• [Problem details] What appears from the first line of the data below through the line containing "right back paw: (334, 577)", both included, should be copied exactly, and nothing else.
##############################
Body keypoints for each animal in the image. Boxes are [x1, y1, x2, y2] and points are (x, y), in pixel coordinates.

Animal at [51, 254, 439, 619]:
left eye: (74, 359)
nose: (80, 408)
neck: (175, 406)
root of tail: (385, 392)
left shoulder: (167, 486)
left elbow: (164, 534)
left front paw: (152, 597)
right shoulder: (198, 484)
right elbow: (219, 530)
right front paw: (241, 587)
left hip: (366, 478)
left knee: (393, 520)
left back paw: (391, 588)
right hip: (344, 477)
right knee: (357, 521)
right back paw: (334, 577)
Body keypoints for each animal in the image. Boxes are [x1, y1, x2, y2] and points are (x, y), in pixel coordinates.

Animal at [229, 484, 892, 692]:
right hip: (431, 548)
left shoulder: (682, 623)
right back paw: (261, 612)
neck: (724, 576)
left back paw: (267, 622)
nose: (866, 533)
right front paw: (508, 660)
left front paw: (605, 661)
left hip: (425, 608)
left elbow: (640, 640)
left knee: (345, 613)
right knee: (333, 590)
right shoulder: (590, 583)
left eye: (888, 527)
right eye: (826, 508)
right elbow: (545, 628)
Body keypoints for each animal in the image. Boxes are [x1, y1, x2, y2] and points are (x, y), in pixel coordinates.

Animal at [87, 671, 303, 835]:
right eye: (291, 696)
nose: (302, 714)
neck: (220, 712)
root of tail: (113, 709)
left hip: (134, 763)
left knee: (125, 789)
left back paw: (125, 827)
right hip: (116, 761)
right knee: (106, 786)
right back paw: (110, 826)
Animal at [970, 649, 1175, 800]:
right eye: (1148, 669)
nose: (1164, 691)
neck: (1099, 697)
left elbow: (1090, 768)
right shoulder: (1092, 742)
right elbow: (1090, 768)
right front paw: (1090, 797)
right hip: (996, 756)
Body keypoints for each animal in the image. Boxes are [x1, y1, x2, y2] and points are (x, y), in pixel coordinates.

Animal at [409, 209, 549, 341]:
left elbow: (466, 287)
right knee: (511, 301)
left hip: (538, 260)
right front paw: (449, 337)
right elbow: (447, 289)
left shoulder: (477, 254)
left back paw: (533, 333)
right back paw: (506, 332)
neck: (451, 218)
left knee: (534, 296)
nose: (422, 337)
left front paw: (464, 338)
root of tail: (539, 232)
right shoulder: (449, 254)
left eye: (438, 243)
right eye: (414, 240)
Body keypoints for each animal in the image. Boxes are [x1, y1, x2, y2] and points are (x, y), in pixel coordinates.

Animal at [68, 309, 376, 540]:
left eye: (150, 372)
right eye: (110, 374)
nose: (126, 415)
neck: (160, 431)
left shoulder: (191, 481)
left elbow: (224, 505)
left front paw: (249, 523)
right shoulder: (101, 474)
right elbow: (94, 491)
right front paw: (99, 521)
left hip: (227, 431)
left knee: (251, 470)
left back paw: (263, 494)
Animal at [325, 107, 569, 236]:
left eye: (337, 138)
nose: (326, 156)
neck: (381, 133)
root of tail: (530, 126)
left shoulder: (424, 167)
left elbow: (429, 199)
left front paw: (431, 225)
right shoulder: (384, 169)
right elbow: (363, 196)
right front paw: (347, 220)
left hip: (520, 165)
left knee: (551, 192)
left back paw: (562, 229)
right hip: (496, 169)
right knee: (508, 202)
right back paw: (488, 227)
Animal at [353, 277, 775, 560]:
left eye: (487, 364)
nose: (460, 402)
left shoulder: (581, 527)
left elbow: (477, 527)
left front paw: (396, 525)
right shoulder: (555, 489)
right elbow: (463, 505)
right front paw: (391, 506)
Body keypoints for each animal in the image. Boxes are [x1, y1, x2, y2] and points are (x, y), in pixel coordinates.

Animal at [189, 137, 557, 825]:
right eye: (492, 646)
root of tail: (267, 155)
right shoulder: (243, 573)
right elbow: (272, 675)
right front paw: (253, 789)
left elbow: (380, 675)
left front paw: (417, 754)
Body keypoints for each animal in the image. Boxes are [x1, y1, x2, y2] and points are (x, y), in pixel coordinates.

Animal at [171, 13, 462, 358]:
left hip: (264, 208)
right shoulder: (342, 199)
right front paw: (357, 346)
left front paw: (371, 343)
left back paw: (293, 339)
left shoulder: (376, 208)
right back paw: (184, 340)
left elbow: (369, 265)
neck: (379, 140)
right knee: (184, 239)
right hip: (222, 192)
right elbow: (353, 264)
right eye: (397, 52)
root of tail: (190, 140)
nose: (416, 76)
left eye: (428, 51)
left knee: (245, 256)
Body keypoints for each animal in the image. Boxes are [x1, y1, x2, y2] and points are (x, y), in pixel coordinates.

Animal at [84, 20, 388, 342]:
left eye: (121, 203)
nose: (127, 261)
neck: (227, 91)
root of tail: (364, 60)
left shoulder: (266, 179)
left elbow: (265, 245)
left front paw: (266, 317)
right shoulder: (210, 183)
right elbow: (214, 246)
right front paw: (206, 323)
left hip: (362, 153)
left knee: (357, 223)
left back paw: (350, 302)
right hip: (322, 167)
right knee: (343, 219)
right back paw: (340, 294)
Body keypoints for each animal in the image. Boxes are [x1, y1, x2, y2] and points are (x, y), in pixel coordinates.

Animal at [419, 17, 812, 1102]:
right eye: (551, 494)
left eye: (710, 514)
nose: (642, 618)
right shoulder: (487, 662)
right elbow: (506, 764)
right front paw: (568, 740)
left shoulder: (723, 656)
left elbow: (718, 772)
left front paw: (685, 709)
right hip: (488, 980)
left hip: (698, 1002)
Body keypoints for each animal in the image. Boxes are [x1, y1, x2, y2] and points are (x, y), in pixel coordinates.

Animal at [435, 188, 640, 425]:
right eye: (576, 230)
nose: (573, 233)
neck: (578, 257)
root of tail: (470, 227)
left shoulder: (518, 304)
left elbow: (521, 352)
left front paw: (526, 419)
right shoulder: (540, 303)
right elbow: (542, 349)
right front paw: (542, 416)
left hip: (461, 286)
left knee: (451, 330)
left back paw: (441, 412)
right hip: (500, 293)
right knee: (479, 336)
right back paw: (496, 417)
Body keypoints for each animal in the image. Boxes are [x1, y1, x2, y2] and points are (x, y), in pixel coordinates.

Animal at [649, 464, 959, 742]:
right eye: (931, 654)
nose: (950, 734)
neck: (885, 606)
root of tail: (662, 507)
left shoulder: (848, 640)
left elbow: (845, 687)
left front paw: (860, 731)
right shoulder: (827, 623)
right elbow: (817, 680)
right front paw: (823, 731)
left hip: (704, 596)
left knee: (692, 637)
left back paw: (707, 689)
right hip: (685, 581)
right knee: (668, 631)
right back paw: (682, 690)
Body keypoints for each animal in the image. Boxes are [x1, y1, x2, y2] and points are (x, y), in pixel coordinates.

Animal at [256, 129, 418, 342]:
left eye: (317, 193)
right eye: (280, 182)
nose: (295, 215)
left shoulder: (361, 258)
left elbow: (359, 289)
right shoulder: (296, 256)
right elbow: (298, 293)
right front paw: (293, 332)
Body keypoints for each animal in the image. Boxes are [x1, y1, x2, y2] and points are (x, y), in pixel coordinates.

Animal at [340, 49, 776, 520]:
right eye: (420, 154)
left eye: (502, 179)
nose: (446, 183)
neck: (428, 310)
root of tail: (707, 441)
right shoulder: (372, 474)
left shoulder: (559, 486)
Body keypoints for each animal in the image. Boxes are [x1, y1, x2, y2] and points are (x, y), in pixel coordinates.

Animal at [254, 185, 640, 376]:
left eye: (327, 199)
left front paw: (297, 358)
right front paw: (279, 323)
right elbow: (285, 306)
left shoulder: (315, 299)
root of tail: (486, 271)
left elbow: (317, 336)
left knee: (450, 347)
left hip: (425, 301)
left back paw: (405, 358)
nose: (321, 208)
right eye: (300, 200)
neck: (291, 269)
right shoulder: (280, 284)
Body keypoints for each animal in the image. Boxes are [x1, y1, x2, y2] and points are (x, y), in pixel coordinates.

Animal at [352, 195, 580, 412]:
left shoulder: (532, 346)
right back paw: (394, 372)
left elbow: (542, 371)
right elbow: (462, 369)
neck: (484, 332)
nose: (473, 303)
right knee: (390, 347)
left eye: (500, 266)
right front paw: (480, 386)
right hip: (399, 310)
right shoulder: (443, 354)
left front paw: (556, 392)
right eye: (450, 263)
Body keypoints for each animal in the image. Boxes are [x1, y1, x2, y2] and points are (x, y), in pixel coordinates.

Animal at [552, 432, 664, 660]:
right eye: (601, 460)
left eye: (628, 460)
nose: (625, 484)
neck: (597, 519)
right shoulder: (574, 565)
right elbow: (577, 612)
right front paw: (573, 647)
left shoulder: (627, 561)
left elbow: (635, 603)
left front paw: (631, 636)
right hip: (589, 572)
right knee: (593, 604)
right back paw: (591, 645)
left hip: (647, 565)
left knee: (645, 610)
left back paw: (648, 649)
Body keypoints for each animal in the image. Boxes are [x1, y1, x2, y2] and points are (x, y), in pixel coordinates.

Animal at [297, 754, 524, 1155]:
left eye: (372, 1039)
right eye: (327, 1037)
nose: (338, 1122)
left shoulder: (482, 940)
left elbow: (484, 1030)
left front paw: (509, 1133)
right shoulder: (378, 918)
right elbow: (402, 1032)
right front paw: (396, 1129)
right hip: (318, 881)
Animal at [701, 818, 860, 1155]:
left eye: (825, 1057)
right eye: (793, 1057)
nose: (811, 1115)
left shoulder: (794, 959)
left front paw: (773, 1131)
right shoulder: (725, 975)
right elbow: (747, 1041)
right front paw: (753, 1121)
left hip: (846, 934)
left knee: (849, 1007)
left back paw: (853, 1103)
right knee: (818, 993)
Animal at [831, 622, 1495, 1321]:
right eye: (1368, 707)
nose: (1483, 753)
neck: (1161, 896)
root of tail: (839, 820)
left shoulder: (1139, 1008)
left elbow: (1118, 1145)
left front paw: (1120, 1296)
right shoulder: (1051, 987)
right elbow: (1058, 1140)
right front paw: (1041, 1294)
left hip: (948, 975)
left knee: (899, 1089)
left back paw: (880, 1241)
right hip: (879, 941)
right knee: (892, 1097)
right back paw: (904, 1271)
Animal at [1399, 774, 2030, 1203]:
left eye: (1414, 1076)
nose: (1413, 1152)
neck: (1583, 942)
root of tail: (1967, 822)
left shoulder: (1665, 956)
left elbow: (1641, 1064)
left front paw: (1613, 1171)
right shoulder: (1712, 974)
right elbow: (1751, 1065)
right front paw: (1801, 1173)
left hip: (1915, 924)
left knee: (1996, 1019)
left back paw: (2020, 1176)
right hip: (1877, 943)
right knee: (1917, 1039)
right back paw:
##############################
• [Exercise output]
Body keypoints for each animal in the image. Boxes are [x1, y1, x2, y2] and points are (x, y), in pixel coordinates.

Animal at [51, 254, 439, 619]:
left eye: (74, 359)
nose: (80, 408)
neck: (175, 406)
root of tail: (385, 392)
left shoulder: (167, 486)
left elbow: (164, 534)
left front paw: (152, 597)
right shoulder: (198, 484)
right elbow: (219, 530)
right front paw: (241, 587)
left hip: (366, 478)
left knee: (393, 520)
left back paw: (391, 588)
right hip: (344, 477)
right knee: (357, 521)
right back paw: (334, 577)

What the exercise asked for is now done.